Depending on whom you ask, the defects in these systems are either terrifying (because they make you and everyone you love terribly, terribly vulnerable) or terribly exciting (because they make your enemies and everyone they love just as vulnerable).

In “Sandworm,” Greenberg explores and explains this evolving, shadowy world in a work of in-depth, personal investigative journalism. He profiles the U.S., Russian and Ukrainian technologists and generals who are at the center of the tale, using their frustrations, fears and triumphs to humanize the very abstract business of cyberwar.

In 2014, Russia annexed Crimea from Ukraine. The back story to this event is complicated, but the annexation was attended by a series of information warfare strikes. These cyberattacks did enormous damage, first locking up critical systems and even rendering the computers that ran them permanently inoperable (by corrupting their low-level BIOS software) and then escalating to attacks on embedded systems in the power grid and elsewhere, literally making key pieces of power plants burst into flames, plunging much of the whole of Ukraine (not just Crimea) into freezing darkness.

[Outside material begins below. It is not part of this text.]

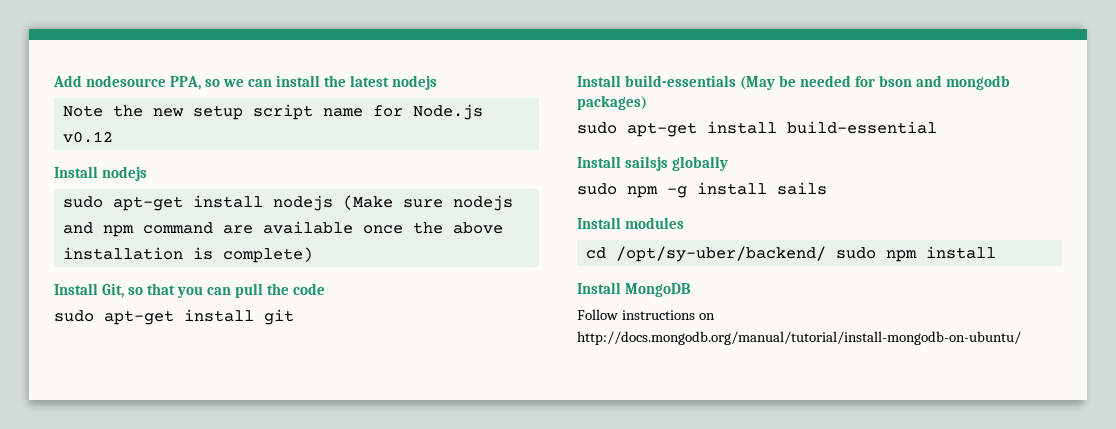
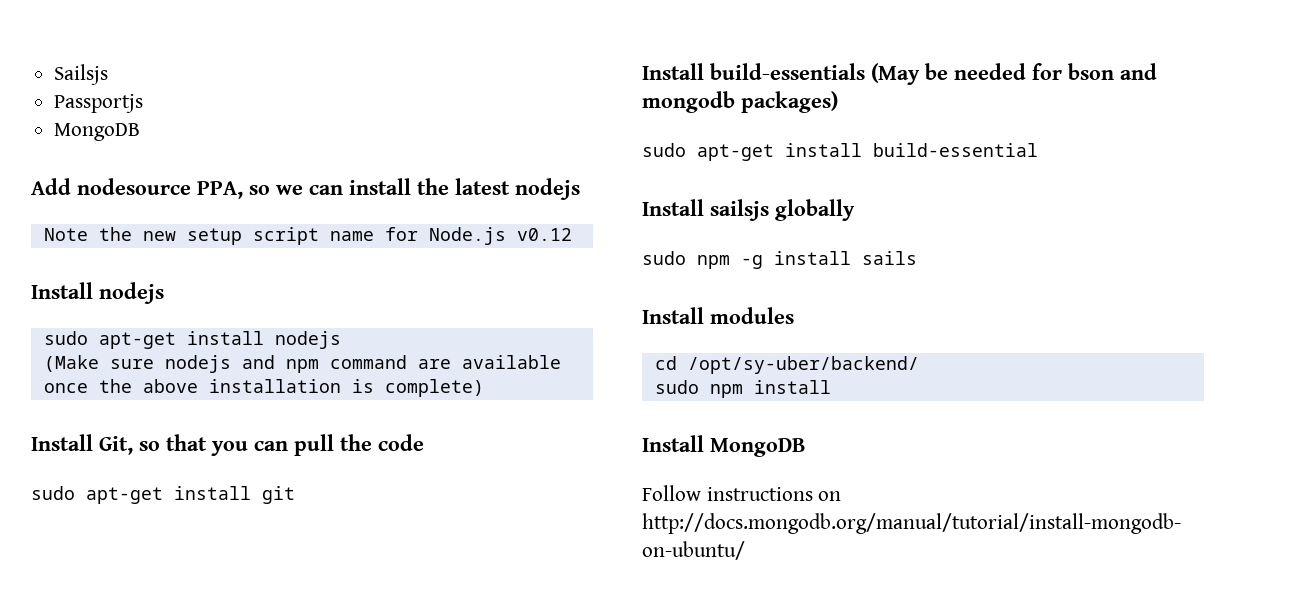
(53, 81) none -> [54,64,109,85] [54,94,144,113] [54,123,141,141] Sailsjs // Passportjs // MongoDB //
(333, 203) none -> (341, 340) //
(826, 254) none -> (919, 365) //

Greenberg makes the telling into a whodunit, following private security firms and military/government investigators seeking to conclusively attribute the Sandworm attacks (and other, possibly related, attacks), not just to Russia, but to specific Russian military units. This is more than a formal exercise: Greenberg and his U.S. and Ukrainian contacts are palpably infuriated that both the Obama and Trump administrations chose to treat the attacks on Ukraine as local affairs and did not intervene until very late in the day (the Trump administration did eventually indict a handful of Russian intelligence agents for their alleged role in the attacks).

Greenberg contends that official inaction served to establish a new norm: that this type of cyberwar is fair game, despite the massive toll it takes on civilian populations and people far from the field of battle whose systems happen to be caught in the malware’s unpredictable blast radius.

The author notes that these hacker attacks were seemingly designed to be limited to Ukraine but spread outside of the country, locking up most of the Maersk fleet, paralyzing world shipping and doing billions of dollars in damage all around the world.

“Sandworm” is much more than a true-life techno-thriller. It’s a tour through a realm that is both invisible and critical to the daily lives of every person alive in the 21st century. Understanding cybersecurity isn’t just for those who write the ciphers and configure the firewalls. It’s a civic literacy that equips you to evaluate the actions taken on your behalf by the governments that you elect. As Greenberg so aptly demonstrates, you may not be interested in cybersecurity, but it is certainly
interested in you.

Sandworm: A New Era of Cyberwar and the Hunt for the Kremlin’s Most Dangerous Hackers

By Andy Greenberg

Doubleday: 368 pages; $28.95

Doctorow is the author of “Radicalized,” “Walkaway” and other books. He lives in Burbank.